Fig. 1. — Energy versus rmsd distribution after global sampling (*Left*) and local refinement (*Right*). x axis, rmsd over the studied subsystem versus the crystal structure; y axis, Rosetta fullatom energy.

Fig. 2. — Comparison of the lowest energy models after refinement to the complete native structures. Native structures are in red and models are in blue.

Fig. 3. — Side chain prediction of selected residues at a subunit interface of 1ejb. The backbone and side chains for the crystal structure subunits A and B are shown in yellow and green, respectively. Side chains for subunits A and B for the lowest-energy models are shown in magenta and blue, respectively.

Table 1.

Results for studied systems

System	Symmetry	rmsd,Å^*	Fraction correct side-chains, %^†
Dihydrofolate reductase (1d1g)	C₂	0.2	91.
Acyl carrier protein (1fth)	C₃	1.1	91
Chorismate mutase (1xho)	C₃	0.3	77
Lumazine synthase (1ejb)	C₅	0.3	71
Archael sm protein (1i8f)	C₇	1.3	75
YscJ/PrgK like protein (1yj7)	C₂₄^‡	0.9	68
YscJ/PrgK like protein (1yj7)	Helix^‡	0.7	78
Satellite panicum
Mosaic virus (1 stm)	Icosahedral^§	2.1	68

Open in a new tab

*rmsd for lowest energy model calculated over all common C_α for the full oligomer.

^†A side chain is defined as being correctly predicted if both χ₁ and χ₂ values are <40° away from the native values. A side chain is defined as being in a protein-protein interface if its C^β is within 8.0 Å of any C^β in the other subunit.

^‡rmsd calculated over three subunits.

^§rmsd calculated over six subunits.

Modeling of the Type III Secretion System (TTSS) Component EscJ.

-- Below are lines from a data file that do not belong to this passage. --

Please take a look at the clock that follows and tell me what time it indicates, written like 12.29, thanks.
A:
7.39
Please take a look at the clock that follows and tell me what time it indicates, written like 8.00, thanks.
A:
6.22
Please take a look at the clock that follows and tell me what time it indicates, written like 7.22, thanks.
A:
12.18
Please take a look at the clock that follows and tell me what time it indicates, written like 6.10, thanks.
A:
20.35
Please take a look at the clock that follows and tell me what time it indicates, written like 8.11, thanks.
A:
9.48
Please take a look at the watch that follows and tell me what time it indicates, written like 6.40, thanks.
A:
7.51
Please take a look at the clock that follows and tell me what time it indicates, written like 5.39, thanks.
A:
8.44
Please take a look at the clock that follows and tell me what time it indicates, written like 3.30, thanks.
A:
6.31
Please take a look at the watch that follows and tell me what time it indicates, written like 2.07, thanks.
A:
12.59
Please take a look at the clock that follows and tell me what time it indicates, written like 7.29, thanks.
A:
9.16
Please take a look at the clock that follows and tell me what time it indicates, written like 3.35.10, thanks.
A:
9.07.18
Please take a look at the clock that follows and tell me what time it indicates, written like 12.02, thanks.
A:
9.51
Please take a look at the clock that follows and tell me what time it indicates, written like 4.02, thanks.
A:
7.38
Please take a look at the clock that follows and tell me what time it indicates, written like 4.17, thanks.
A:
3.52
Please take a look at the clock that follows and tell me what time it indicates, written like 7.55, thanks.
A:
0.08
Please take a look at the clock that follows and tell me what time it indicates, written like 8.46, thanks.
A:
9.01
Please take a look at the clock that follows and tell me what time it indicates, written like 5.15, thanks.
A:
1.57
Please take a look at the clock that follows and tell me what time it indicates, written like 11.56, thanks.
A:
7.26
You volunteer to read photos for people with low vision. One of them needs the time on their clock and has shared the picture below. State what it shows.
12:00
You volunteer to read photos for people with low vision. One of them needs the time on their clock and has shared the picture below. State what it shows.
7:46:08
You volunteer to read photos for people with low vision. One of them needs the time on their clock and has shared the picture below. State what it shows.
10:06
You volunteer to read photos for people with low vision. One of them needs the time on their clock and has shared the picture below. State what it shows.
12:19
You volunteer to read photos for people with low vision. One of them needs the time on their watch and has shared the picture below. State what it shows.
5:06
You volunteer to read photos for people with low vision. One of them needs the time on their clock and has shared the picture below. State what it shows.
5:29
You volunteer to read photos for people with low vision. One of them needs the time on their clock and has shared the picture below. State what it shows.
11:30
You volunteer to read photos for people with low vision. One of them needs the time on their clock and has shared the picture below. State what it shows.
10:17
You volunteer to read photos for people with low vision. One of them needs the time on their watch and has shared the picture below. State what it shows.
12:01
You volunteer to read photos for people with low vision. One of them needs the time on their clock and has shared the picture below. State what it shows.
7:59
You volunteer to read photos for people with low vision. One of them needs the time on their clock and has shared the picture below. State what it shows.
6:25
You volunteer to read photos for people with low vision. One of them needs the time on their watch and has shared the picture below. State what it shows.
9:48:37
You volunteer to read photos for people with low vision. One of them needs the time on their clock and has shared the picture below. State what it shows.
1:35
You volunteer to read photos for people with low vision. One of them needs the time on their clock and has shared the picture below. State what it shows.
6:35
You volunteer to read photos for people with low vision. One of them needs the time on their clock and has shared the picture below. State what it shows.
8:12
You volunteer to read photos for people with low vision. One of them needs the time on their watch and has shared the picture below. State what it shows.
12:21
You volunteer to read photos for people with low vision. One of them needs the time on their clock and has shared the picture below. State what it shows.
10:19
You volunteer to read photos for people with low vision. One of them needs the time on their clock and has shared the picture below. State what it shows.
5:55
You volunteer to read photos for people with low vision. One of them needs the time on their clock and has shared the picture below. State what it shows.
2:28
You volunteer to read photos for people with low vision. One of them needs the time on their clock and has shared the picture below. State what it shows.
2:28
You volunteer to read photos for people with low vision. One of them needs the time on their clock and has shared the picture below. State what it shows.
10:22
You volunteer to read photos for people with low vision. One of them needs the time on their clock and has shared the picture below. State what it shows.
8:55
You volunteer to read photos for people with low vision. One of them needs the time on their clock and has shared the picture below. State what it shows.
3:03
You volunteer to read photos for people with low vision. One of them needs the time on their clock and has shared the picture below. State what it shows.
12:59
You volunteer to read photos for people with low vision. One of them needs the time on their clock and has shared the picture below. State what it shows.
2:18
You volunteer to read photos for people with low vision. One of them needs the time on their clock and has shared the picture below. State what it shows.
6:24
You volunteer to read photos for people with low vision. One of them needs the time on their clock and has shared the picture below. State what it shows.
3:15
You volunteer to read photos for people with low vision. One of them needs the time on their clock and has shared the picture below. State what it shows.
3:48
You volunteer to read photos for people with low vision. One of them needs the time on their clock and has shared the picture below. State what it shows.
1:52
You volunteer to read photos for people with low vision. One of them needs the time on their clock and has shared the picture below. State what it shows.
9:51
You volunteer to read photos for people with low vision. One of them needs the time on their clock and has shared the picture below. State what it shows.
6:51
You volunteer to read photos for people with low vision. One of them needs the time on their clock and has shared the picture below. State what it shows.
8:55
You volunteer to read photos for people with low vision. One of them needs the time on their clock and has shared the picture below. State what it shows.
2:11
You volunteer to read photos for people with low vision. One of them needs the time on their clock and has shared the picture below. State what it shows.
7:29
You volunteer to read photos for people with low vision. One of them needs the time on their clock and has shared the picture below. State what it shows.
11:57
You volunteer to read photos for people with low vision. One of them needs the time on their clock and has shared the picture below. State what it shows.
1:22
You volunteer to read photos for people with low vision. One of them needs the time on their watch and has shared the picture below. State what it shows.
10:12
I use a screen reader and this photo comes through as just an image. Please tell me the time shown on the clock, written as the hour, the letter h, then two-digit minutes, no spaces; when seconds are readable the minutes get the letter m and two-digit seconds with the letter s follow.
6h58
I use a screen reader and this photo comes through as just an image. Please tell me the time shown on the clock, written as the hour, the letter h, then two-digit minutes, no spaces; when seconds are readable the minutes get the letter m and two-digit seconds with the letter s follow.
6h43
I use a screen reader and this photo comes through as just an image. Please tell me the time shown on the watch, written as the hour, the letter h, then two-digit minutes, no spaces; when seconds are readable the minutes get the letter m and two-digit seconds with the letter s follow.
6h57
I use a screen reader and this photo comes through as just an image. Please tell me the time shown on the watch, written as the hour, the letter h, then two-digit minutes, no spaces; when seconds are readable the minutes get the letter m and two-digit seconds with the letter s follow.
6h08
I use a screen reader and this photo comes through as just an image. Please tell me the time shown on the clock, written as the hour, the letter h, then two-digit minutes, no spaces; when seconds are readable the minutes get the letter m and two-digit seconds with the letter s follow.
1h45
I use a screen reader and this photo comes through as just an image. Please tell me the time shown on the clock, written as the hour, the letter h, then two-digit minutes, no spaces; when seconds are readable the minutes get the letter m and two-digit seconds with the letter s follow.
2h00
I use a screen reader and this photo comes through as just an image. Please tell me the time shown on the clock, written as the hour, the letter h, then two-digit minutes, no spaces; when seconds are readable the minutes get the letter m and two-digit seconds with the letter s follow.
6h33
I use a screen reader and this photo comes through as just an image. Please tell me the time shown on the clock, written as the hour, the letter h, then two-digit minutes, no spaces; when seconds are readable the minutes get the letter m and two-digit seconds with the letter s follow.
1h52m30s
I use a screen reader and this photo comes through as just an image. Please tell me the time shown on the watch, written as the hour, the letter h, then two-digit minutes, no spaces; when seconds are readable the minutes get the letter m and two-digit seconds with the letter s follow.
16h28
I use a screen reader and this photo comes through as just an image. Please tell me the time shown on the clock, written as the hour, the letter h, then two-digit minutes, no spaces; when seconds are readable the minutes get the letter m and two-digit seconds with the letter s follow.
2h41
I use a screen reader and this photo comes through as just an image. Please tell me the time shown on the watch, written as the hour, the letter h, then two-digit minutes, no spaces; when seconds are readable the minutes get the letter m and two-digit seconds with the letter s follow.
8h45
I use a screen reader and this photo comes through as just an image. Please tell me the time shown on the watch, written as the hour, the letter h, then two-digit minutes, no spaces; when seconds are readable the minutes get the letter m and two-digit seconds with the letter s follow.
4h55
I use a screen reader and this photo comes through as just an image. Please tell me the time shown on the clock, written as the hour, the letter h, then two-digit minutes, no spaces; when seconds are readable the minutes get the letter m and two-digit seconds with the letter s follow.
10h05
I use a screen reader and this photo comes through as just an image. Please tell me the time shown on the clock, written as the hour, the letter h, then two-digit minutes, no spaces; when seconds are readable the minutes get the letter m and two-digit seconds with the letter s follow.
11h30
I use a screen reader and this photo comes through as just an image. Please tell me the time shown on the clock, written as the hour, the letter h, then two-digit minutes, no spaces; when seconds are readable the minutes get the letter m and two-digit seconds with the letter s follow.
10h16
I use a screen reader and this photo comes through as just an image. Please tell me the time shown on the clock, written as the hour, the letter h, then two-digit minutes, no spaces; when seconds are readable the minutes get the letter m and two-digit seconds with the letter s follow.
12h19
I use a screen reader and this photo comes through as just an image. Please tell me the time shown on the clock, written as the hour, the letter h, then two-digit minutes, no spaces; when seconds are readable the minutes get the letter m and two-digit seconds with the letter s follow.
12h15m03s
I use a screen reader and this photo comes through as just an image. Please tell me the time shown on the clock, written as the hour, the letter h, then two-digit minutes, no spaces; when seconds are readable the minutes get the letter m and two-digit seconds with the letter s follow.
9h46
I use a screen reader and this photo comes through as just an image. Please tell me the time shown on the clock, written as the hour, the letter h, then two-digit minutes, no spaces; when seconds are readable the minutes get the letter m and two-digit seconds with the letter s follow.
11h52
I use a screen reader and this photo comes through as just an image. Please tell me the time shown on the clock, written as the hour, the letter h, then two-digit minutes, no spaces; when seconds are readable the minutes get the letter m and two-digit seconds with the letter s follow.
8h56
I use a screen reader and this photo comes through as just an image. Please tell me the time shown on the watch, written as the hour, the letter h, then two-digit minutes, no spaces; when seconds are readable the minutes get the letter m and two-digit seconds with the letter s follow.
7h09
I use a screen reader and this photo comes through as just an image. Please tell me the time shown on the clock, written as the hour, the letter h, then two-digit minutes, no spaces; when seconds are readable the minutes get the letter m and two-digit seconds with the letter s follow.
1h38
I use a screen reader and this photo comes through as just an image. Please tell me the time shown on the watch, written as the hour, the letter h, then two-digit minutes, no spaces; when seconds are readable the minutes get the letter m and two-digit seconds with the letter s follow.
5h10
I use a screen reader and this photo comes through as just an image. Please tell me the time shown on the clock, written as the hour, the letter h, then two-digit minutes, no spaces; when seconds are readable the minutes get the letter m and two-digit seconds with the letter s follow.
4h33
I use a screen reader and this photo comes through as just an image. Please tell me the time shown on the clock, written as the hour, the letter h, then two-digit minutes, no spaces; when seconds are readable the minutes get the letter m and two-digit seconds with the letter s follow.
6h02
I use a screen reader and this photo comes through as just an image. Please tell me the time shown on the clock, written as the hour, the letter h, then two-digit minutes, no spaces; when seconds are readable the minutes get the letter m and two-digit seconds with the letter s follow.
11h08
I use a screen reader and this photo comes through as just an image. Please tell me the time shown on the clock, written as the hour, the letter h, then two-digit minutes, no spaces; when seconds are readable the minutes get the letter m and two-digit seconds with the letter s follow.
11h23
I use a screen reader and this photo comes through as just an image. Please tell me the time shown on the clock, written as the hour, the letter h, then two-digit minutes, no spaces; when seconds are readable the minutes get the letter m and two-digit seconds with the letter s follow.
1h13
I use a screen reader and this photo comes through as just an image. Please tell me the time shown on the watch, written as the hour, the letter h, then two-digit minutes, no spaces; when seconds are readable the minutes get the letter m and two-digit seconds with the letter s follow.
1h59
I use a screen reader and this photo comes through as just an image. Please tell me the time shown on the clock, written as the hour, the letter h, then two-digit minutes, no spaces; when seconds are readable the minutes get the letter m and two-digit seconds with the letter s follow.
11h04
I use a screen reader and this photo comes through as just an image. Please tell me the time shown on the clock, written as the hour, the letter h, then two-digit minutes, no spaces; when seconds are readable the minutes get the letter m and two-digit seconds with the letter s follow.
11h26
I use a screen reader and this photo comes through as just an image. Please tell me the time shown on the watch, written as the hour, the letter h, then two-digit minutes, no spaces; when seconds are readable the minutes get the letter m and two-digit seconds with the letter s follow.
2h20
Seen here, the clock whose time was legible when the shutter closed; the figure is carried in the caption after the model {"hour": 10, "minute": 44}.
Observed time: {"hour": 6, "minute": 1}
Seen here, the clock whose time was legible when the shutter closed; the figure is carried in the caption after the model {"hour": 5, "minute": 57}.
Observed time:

The docking protocol was also used to predict the structure of a component of the TTSS. TTSSs are multicomponent macromolecules found in many Gram-negative pathogens that mediate secretion and translocation of bacterial proteins into the cytoplasm of eukaryotic cells (20, 21). The core of the TTSSs has been shown by electron microscopy to resemble a needle and is referred to as the needle complex. At the base of the needle several proteins form ring-shaped structures. The structure of one of these base proteins, EscJ from enteropathogenic Escherichia coli, has been solved (22). In the crystal unit cell, protein subunits form a supramolecular helix. Biochemical and electron microscopy data have indicated that EscJ forms a 22 ± 1.7 monomer ring in the biological setting. By projecting the helix onto a plane, a model of the circular form of EscJ could be constructed (with 24 subunits in the ring) (22).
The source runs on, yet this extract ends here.